MAKES ABOUT 4 CUPS
In lieu of ham, flavor these beans with crisp bacon and some rendered fat. This recipe also works very well with black-eyed peas or pinto beans.
1 lb. dried white beans such as great northern, navy, or
1 ham hock, split, or about 1⁄2 lb. smoked pork necks,
ham bone, or ham
1 medium onion, halved
Salt and freshly ground black pepper
1. Place beans in a medium saucepan and cover with 3" cold water. Soak overnight. (Or, as a shortcut, simply cover beans with cold water and cook over high heat just to the boiling point. Remove from heat, cover, and allow to sit for 1 hour.)

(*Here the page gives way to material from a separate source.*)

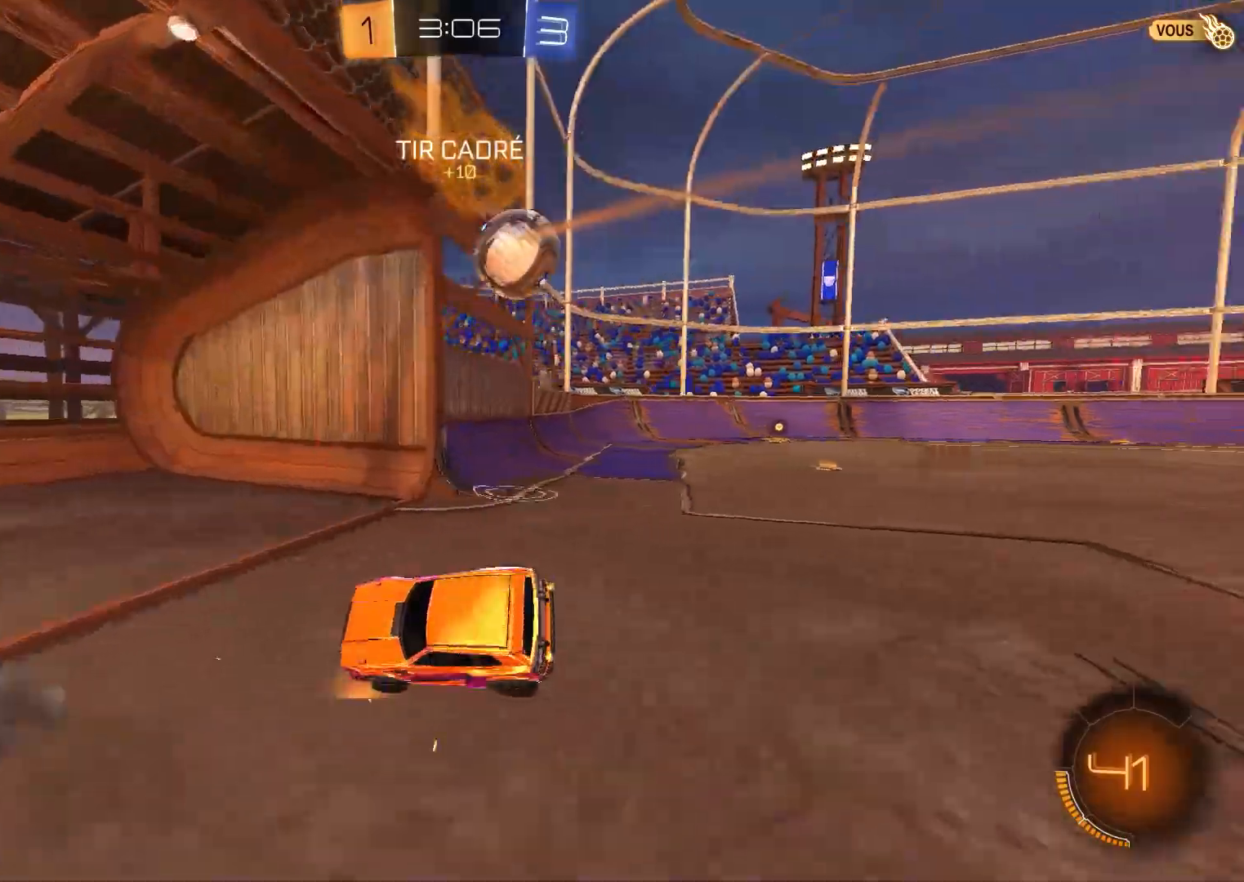
{"buttons": ["R2"], "right_stick": "center", "events": [[250, "X", "down"], [400, "X", "up"]]}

2. Drain beans and return to pan. Cover with 2" cold water. Add ham hock and onion halves and bring to a boil over high heat. Reduce heat, cover, and simmer until beans are very tender. (Some of the beans will fall apart and form a thick sauce.) This will take anywhere from 1 1⁄2–3 hours, depending on the age of the beans. (If desired, remove ham hock from beans. Pull off meat, cut it into bits, and return meat to beans. Discard bone and gristle.)
3. Taste beans and adjust seasoning with salt and plenty of pepper. This dish is best served hot with Leroy's Spicy Cabbage. The beans will keep—and even improve—for several days in the refrigerator.